Ihre Aufgaben
(A) Womit begann laut Aiwanger im Sitzungsprotokoll der Vertrauensverlust der Bürger?
(B) Schreiben Sie die Stelle im Sitzungsprotokoll von „Ich rufe jetzt“ bis „Hinterzimmerpolitik (Drs. 17/12135)“ wörtlich ab.

··· Auszug aus dem Dokument ···

Protokoll der Sitzung vom 29.06.2016

Ich rufe jetzt zur gemeinsamen Beratung auf:

Dringlichkeitsantrag der Abgeordneten Hubert Aiwanger, Florian Streibl, Prof. (Univ. Lima) Dr. Peter Bauer u. a. und Fraktion (FREIE WÄHLER) Nach Brexit: Europa retten, Bayern schützen, Regionen stärken! (Drs. 17/12130)

und

Dringlichkeitsantrag der Abgeordneten Thomas Kreuzer, Reinhold Bocklet, Kerstin SchreyerStäblein u. a. und Fraktion (CSU) Konsequenzen aus dem Brexit besonnen ziehen Für eine bessere EU-Politik! (Drs. 17/12132)

und

Dringlichkeitsantrag der Abgeordneten Margarete Bause, Ludwig Hartmann, Thomas Gehring u. a. und Fraktion (BÜNDNIS 90/DIE GRÜNEN) Europa neu begründen: Mehr Gemeinsinn, mehr Demokratie - weniger Nationalismus, weniger Hinterzimmerpolitik (Drs. 17/12135)

und

Dringlichkeitsantrag der Abgeordneten Markus Rinderspacher, Hans-Ulrich Pfaffmann, Dr. Linus Förster u. a. und Fraktion (SPD) Den Brexit als Chance nützen: Die Europäische Union besser machen! (Drs. 17/12144)

Ich eröffne die gemeinsame Aussprache und darf als Erstem für die Fraktion der FREIEN WÄHLER Herrn Kollegen Aiwanger das Wort erteilen.

Sehr verehrte Frau Präsidentin, liebe Kolleginnen und Kollegen! Europa steckt in einer handfesten Krise, und wir von der Politik müssen alles tun, um diese Krise zu überwinden, weil wir Europa brauchen. Ich glaube, in diesem Punkt sind wir alle einer Meinung. Wir müssen auch feststellen, dass die zentralen Akteure in den europä

ischen Gremien in den letzten Jahren vielleicht nicht erkannt haben, dass ein Vertrauensverlust erst schleichend und dann galoppierend eingesetzt hat, sodass immer mehr Bürger nicht mehr hinter dieser EU-Politik stehen, wie wir sie in den letzten Jahren erlebt haben. Begonnen hat es mit der Euro-Rettungspolitik. Es gab die ersten Vorzeichen, als Bürger gefragt haben: Stecken wir da mit drin, und kommen wir aus dieser Situation irgendwie wieder heraus? Man hatte schon irgendwie das Gefühl, von anderen bevormundet zu sein und nicht selbst hinter den Dingen stehen zu können.

··· Erfasste Daten ···

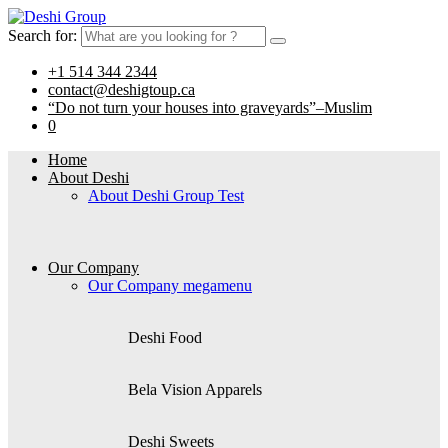
Search for:
+1 514 344 2344
contact@deshigtoup.ca
“Do not turn your houses into graveyards”–Muslim
0
Home
About Deshi
About Deshi Group Test
Our Company
Our Company megamenu
Deshi Food
Bela Vision Apparels
Deshi Sweets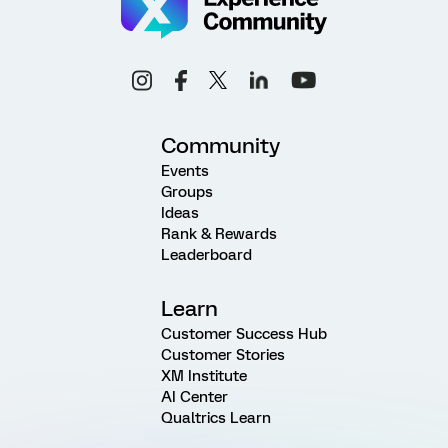
Community
Events
Groups
Ideas
Rank & Rewards
Leaderboard
Learn
Customer Success Hub
Customer Stories
XM Institute
AI Center
Qualtrics Learn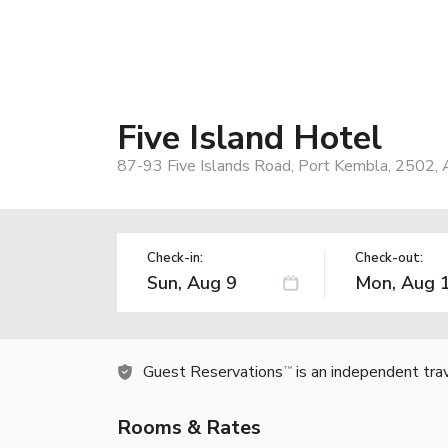
Five Island Hotel
87-93 Five Islands Road, Port Kembla, 2502, A
Check-in:
Check-out:
Guest Reservations
is an independent tra
TM
Rooms & Rates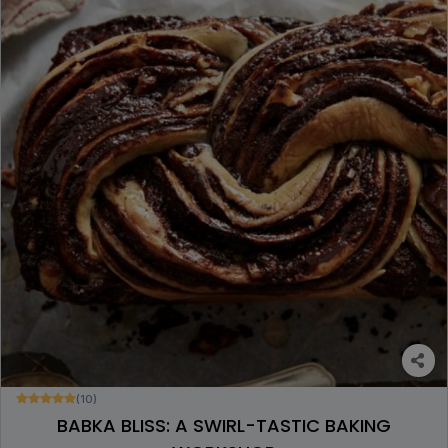
(10)
BABKA BLISS: A SWIRL-TASTIC BAKING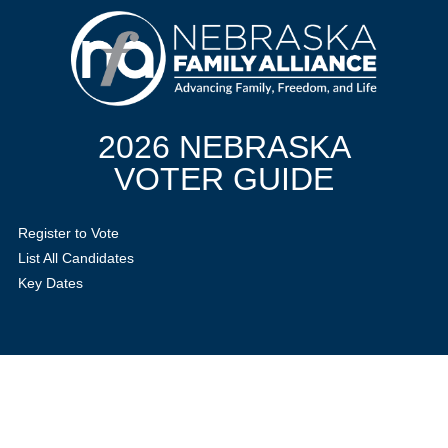
2026 NEBRASKA
VOTER GUIDE
Register to Vote
List All Candidates
Key Dates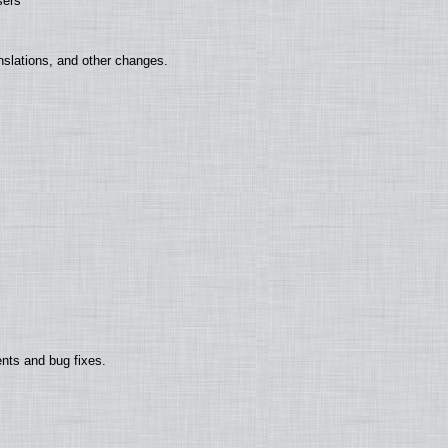
sers
nslations, and other changes.
nts and bug fixes.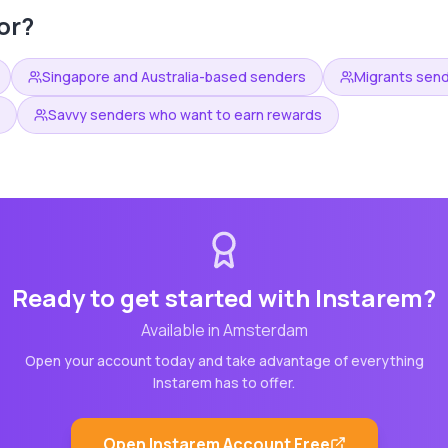
or?
Singapore and Australia-based senders
Migrants sen
Savvy senders who want to earn rewards
Ready to get started with
Instarem
?
Available in
Amsterdam
Open your account today and take advantage of everything
Instarem
has to offer.
Open
Instarem
Account Free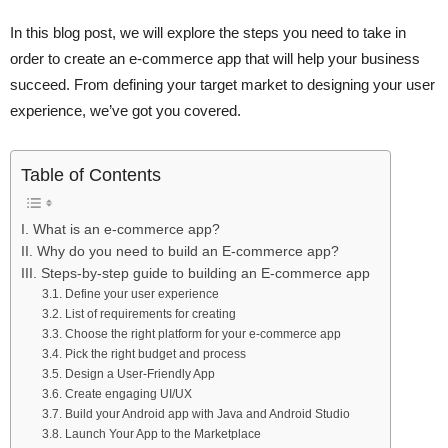
In this blog post, we will explore the steps you need to take in
order to create an e-commerce app that will help your business
succeed. From defining your target market to designing your user
experience, we’ve got you covered.
Table of Contents
I. What is an e-commerce app?
II. Why do you need to build an E-commerce app?
III. Steps-by-step guide to building an E-commerce app
3.1. Define your user experience
3.2. List of requirements for creating
3.3. Choose the right platform for your e-commerce app
3.4. Pick the right budget and process
3.5. Design a User-Friendly App
3.6. Create engaging UI/UX
3.7. Build your Android app with Java and Android Studio
3.8. Launch Your App to the Marketplace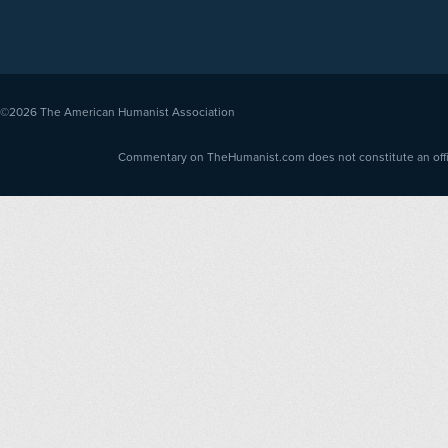
©2026
The American Humanist Association
Commentary on TheHumanist.com does not constitute an offici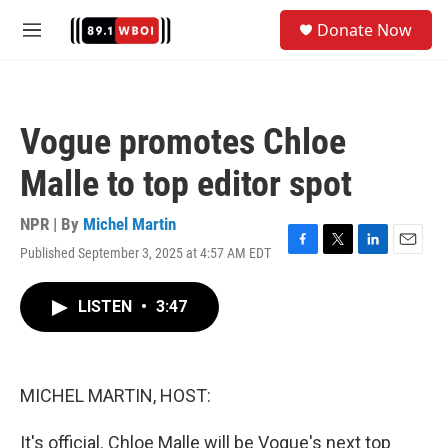
Skip to main content
S
Donate Now
e
M
a
e
r
n
c
u
h
Vogue promotes Chloe
u
e
Malle to top editor spot
r
y
NPR | By
Michel Martin
Published September 3, 2025 at 4:57 AM EDT
F
T
L
E
a
w
i
m
c
i
n
a
LISTEN
•
3:47
e
t
k
i
b
t
e
l
o
e
d
o
r
I
k
n
MICHEL MARTIN, HOST:
It's official. Chloe Malle will be Vogue's next top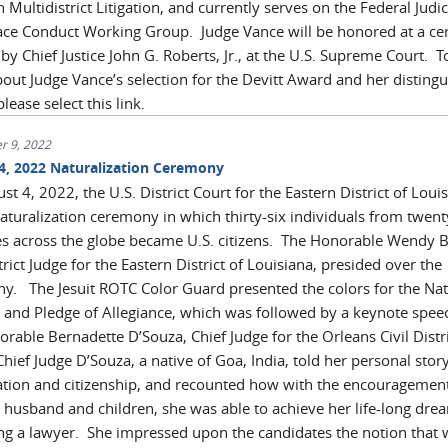
 Multidistrict Litigation, and currently serves on the Federal Judic
ce Conduct Working Group. Judge Vance will be honored at a c
y Chief Justice John G. Roberts, Jr., at the U.S. Supreme Court. T
out Judge Vance’s selection for the Devitt Award and her disting
please select this link.
r 9, 2022
4, 2022 Naturalization Ceremony
t 4, 2022, the U.S. District Court for the Eastern District of Loui
naturalization ceremony in which thirty-six individuals from twent
es across the globe became U.S. citizens. The Honorable Wendy B.
trict Judge for the Eastern District of Louisiana, presided over the
y. The Jesuit ROTC Color Guard presented the colors for the Nat
and Pledge of Allegiance, which was followed by a keynote spee
rable Bernadette D’Souza, Chief Judge for the Orleans Civil Distr
hief Judge D’Souza, a native of Goa, India, told her personal story
tion and citizenship, and recounted how with the encouragement
 husband and children, she was able to achieve her life-long dre
g a lawyer. She impressed upon the candidates the notion that 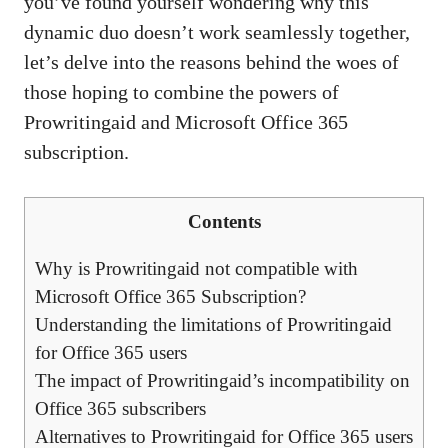
you’ve found yourself wondering why this
dynamic duo doesn’t work seamlessly together,
let’s delve into the reasons behind the woes of
those hoping to combine the powers of
Prowritingaid and Microsoft Office 365
subscription.
Contents
Why is Prowritingaid not compatible with
Microsoft Office 365 Subscription?
Understanding the limitations of Prowritingaid
for Office 365 users
The impact of Prowritingaid’s incompatibility on
Office 365 subscribers
Alternatives to Prowritingaid for Office 365 users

···

Ergebnisse der Aufgaben
(A) Mit der Euro-Rettungspolitik.

(B)
Ich rufe jetzt zur gemeinsamen Beratung auf:

Dringlichkeitsantrag der Abgeordneten Hubert Aiwanger, Florian Streibl, Prof. (Univ. Lima) Dr. Peter Bauer u. a. und Fraktion (FREIE WÄHLER) Nach Brexit: Europa retten, Bayern schützen, Regionen stärken! (Drs. 17/12130)

und

Dringlichkeitsantrag der Abgeordneten Thomas Kreuzer, Reinhold Bocklet, Kerstin SchreyerStäblein u. a. und Fraktion (CSU) Konsequenzen aus dem Brexit besonnen ziehen Für eine bessere EU-Politik! (Drs. 17/12132)

und

Dringlichkeitsantrag der Abgeordneten Margarete Bause, Ludwig Hartmann, Thomas Gehring u. a. und Fraktion (BÜNDNIS 90/DIE GRÜNEN) Europa neu begründen: Mehr Gemeinsinn, mehr Demokratie - weniger Nationalismus, weniger Hinterzimmerpolitik (Drs. 17/12135)